任务简述 1. 按照这段 RCNN 教程的规定，重叠率大于多少的候选区域算作包含对象？
任务简述 2. 用两句话概括这段 RCNN 教程。
任务简述 3. 从这段 RCNN 教程的最后一行之后接着往下写。

原文段落.
((
按重叠率 (IOU) 判断每个区域是否包含对象

使用算法选取出来的区域与实际区域通常不会完全重叠，只会重叠一部分，在学习的过程中我们需要根据手头上的真实区域预先判断选取出来的区域是否包含对象，再告诉模型预测结果是否正确。判断选取区域是否包含对象会依据重叠率 (IOU - Intersection Over Union)，所谓重叠率就是两个区域重叠的面积占两个区域合并的面积的比率，如下图所示。

我们可以规定重叠率大于 70% 的候选区域包含对象，重叠率小于 30% 的区域不包含对象，而重叠率介于 30% ~ 70% 的区域不应该参与学习，这是为了给模型提供比较明确的数据，使得学习效果更好。

计算重叠率的代码如下，如果两个区域没有重叠则重叠率会为 0：

def calc_iou(rect1, rect2):
    """计算两个区域重叠部分 / 合并部分的比率 (intersection over union)"""
    x1, y1, w1, h1 = rect1
    x2, y2, w2, h2 = rect2
    xi = max(x1, x2)
    yi = max(y1, y2)
    wi = min(x1+w1, x2+w2) - xi
    hi = min(y1+h1, y2+h2) - yi
    if wi > 0 and hi > 0: # 有重叠部分
        area_overlap = wi*hi
        area_all = w1*h1 + w2*h2 - area_overlap
        iou = area_overlap / area_all
    else: # 没有重叠部分
        iou = 0
    return iou

原始论文

如果你想看 RCNN 的原始论文可以到以下的地址：

https://arxiv.org/pdf/1311.2524.pdf

使用 RCNN 识别图片中的人脸

好了，到这里你应该大致了解 RCNN 的实现原理，接下来我们试着用 RCNN 学习识别一些图片。

因为收集图片和标记图片非常累人🤕，为了偷懒这篇我还是使用现成的数据集。以下是包含人脸图片的数据集，并且带了各个人脸所在的区域的标记，格式是 (x1, y1, x2, y2)。下载需要注册帐号，但不需要交钱🤒。

https://www.kaggle.com/vin1234/count-the-number-of-faces-present-in-an-image

下载解压后可以看到图片在 train/image_data 下，标记在 bbox_train.csv 中。

例如以下的图片：

对应 csv 中的以下标记：

Name,width,height,xmin,ymin,xmax,ymax
10001.jpg,612,408,192,199,230,235
10001.jpg,612,408,247,168,291,211
10001.jpg,612,408,321,176,366,222
10001.jpg,612,408,355,183,387,214

数据的意义如下：

Name: 文件名
width: 图片整体宽度
height: 图片整体高度
xmin: 人脸区域的左上角的 x 坐标
ymin: 人脸区域的左上角的 y 坐标
xmax: 人脸区域的右下角的 x 坐标
ymax: 人脸区域的右下角的 y 坐标

使用 RCNN 学习与识别这些图片中的人脸区域的代码如下：

import os
import sys
import torch
import gzip
import itertools
import random
import numpy
import pandas
import torchvision
import cv2
from torch import nn
from matplotlib import pyplot
from collections import defaultdict

# 各个区域缩放到的图片大小
REGION_IMAGE_SIZE = (32, 32)
))
存储记录.
((
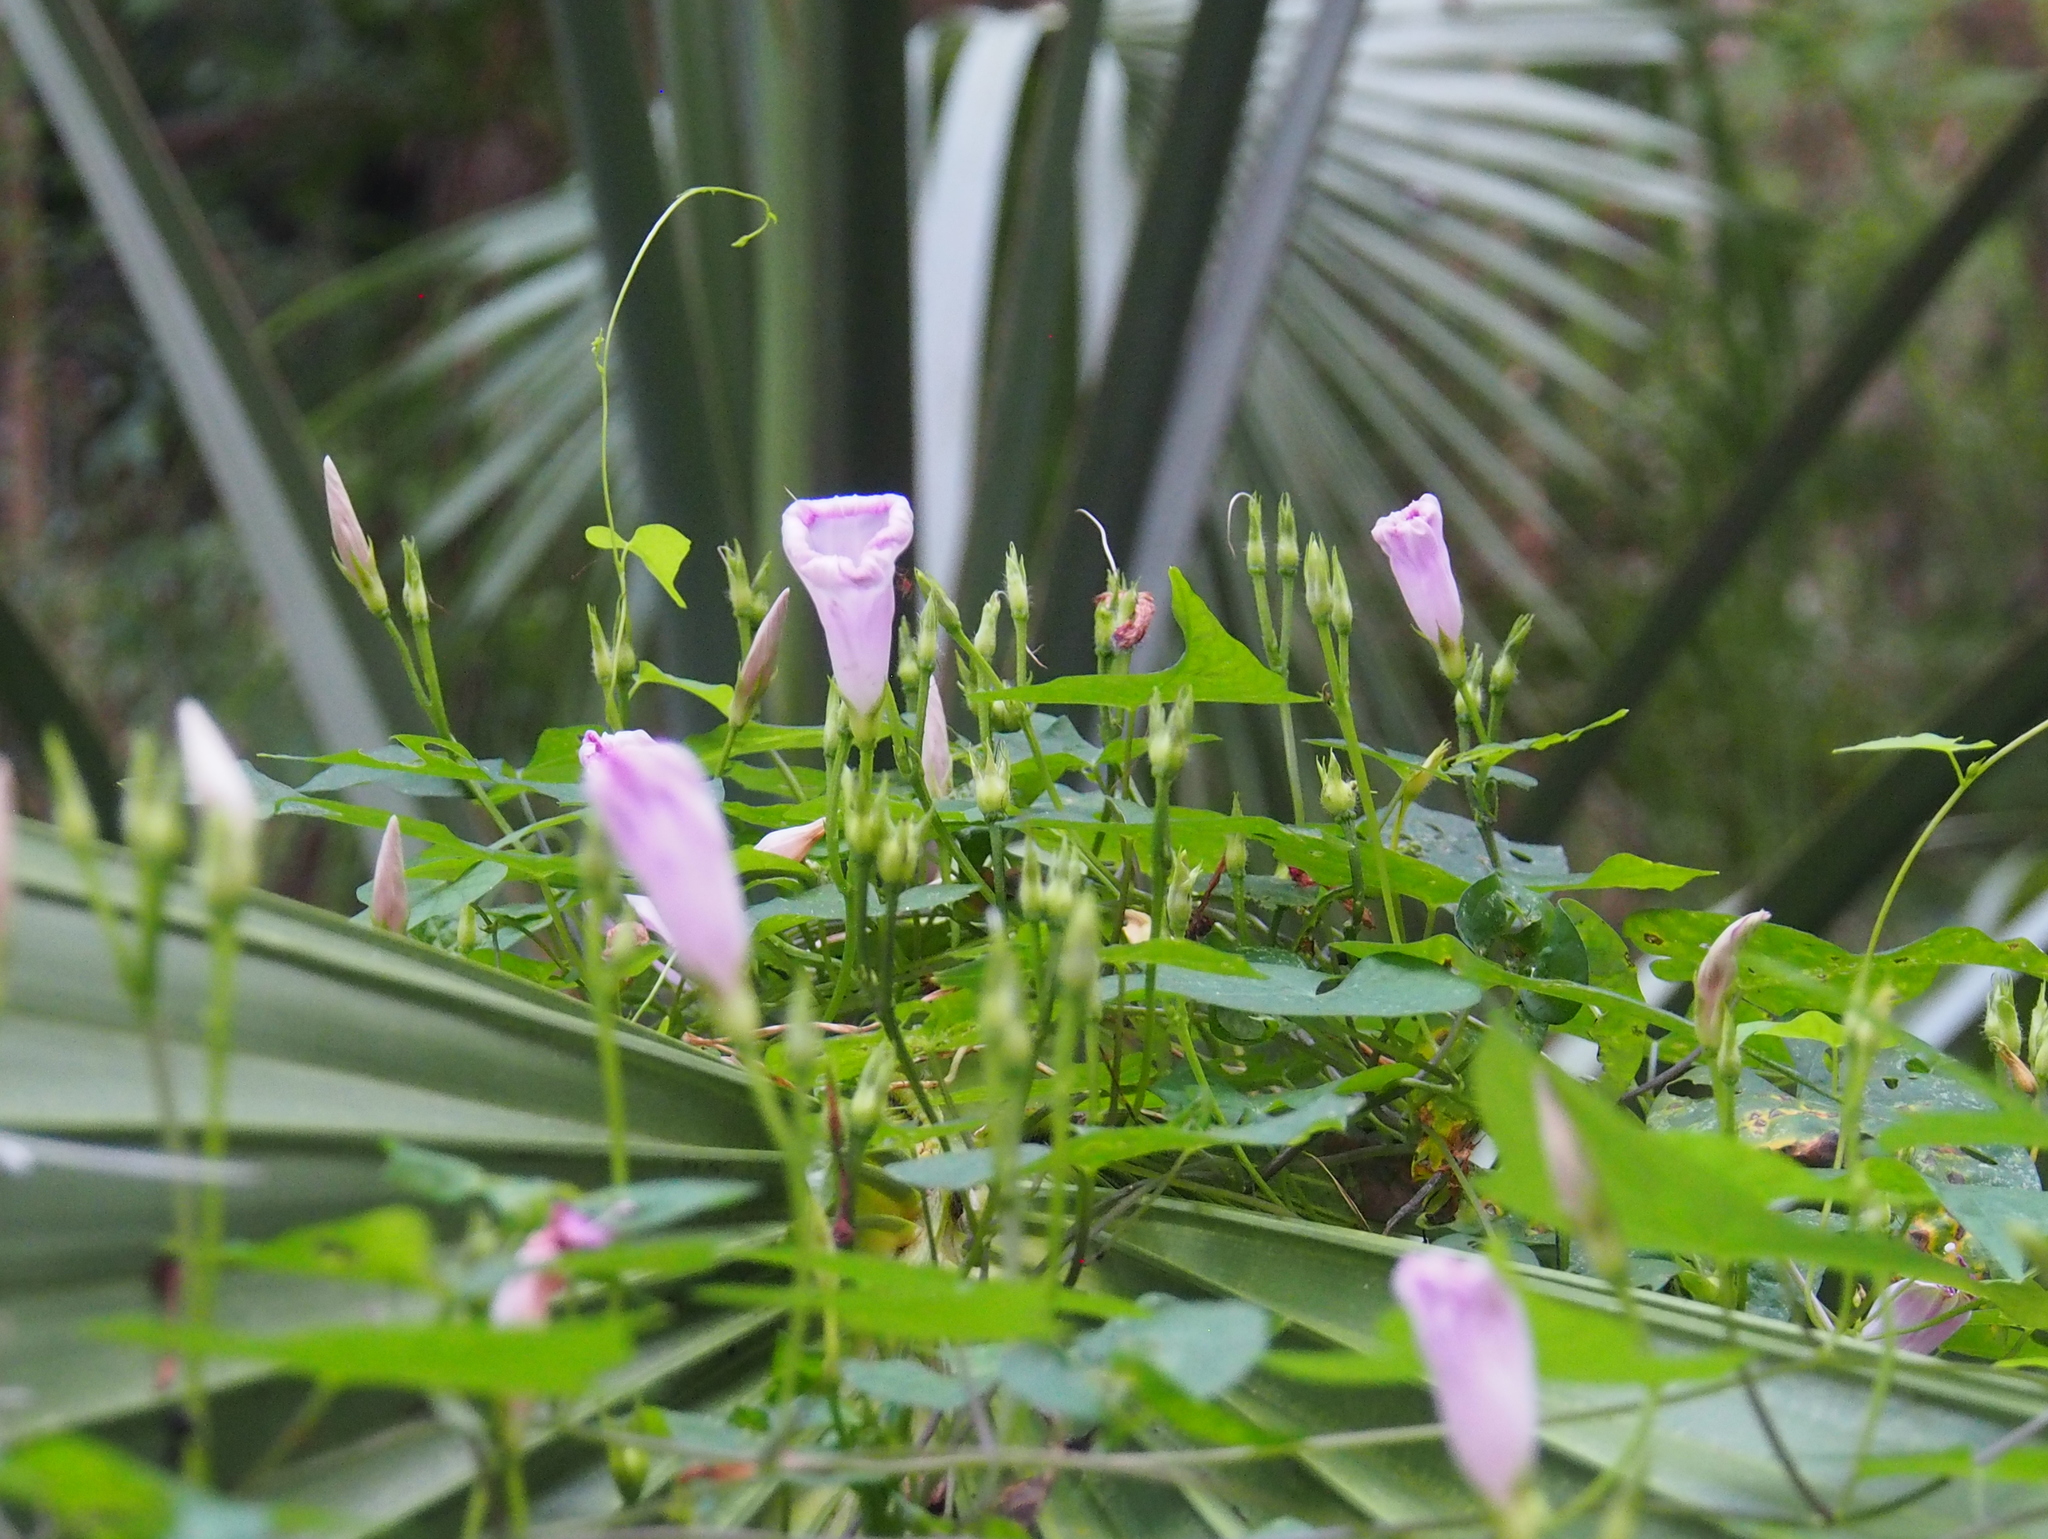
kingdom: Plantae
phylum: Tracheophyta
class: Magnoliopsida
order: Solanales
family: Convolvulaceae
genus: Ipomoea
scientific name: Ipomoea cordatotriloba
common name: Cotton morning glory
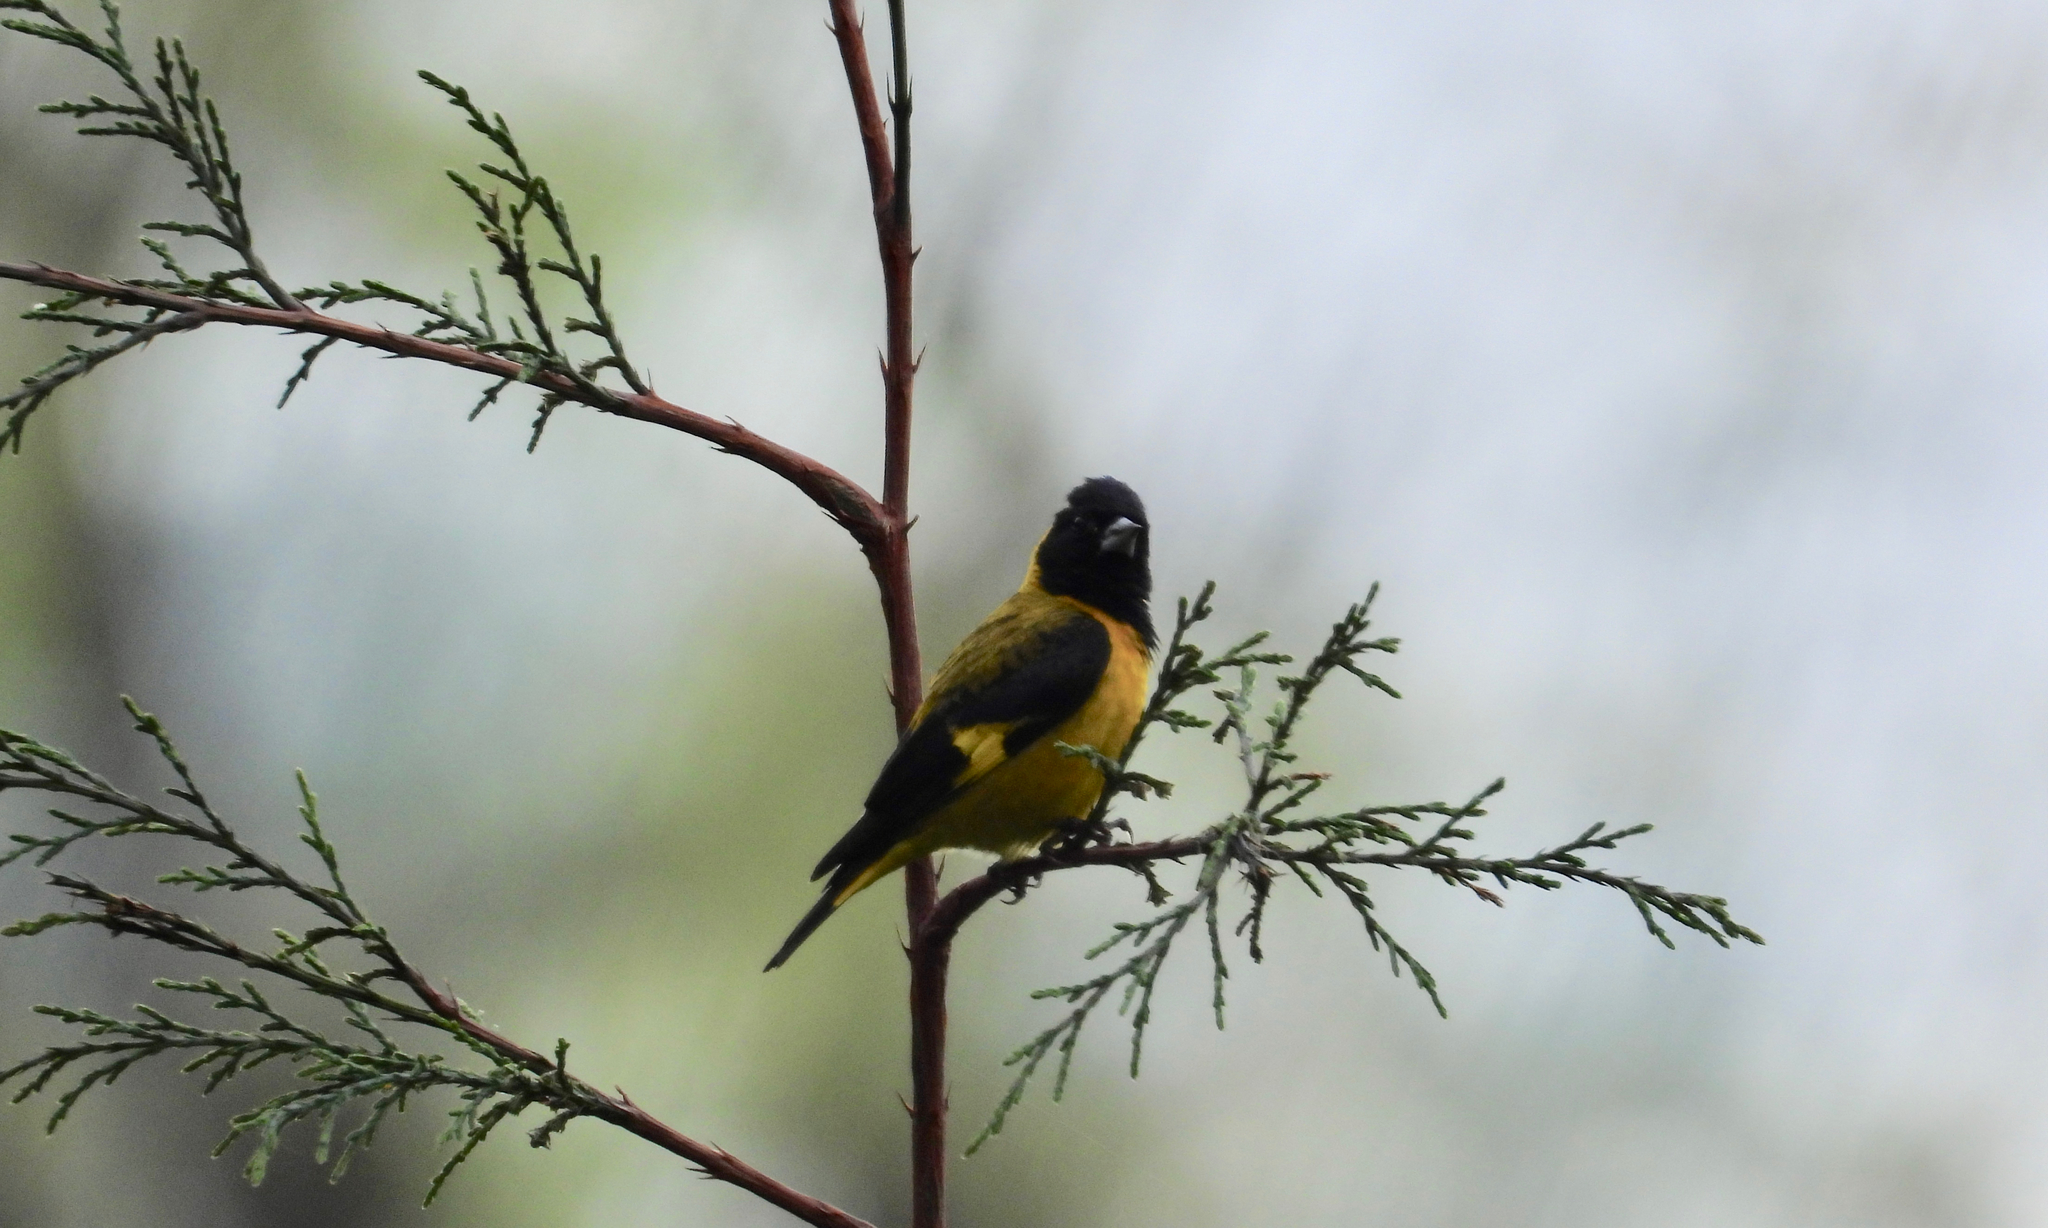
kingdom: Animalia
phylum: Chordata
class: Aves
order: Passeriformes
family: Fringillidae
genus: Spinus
))
书面回答 1. 大于 70%。

书面回答 2. 这段 RCNN 教程说明如何用重叠率（两个区域重叠面积占合并面积的比率）判断候选区域是否包含对象：大于 70% 的算包含，小于 30% 的算不包含，介于两者之间的不参与学习。教程还给出了计算重叠率的代码，介绍了一个标有人脸区域的 Kaggle 数据集及其 csv 标记格式，并开始列出用 RCNN 学习和识别人脸区域的代码。

书面回答 3.
# 分析目标的图片所在的文件夹
IMAGE_DIR = "./784145_1347673_bundle_archive/train/image_data"
# 定义各个图片中人脸区域的 CSV 文件
BOX_CSV_PATH = "./784145_1347673_bundle_archive/train/bbox_train.csv"

# 用于启用 GPU 支持
device = torch.device("cuda" if torch.cuda.is_available() else "cpu")

class MyModel(nn.Module):
    """识别是否人脸 (ResNet-18)"""
    def __init__(self):
        super().__init__()
        # Resnet 的实现
        # 输出两个分类 [非人脸, 人脸]
        self.resnet = torchvision.models.resnet18(num_classes=2)

    def forward(self, x):
        # 应用 ResNet
        y = self.resnet(x)
        return y

def save_tensor(tensor, path):
    """保存 tensor 对象到文件"""
    torch.save(tensor, gzip.GzipFile(path, "wb"))

def load_tensor(path):
    """从文件读取 tensor 对象"""
    return torch.load(gzip.GzipFile(path, "rb"))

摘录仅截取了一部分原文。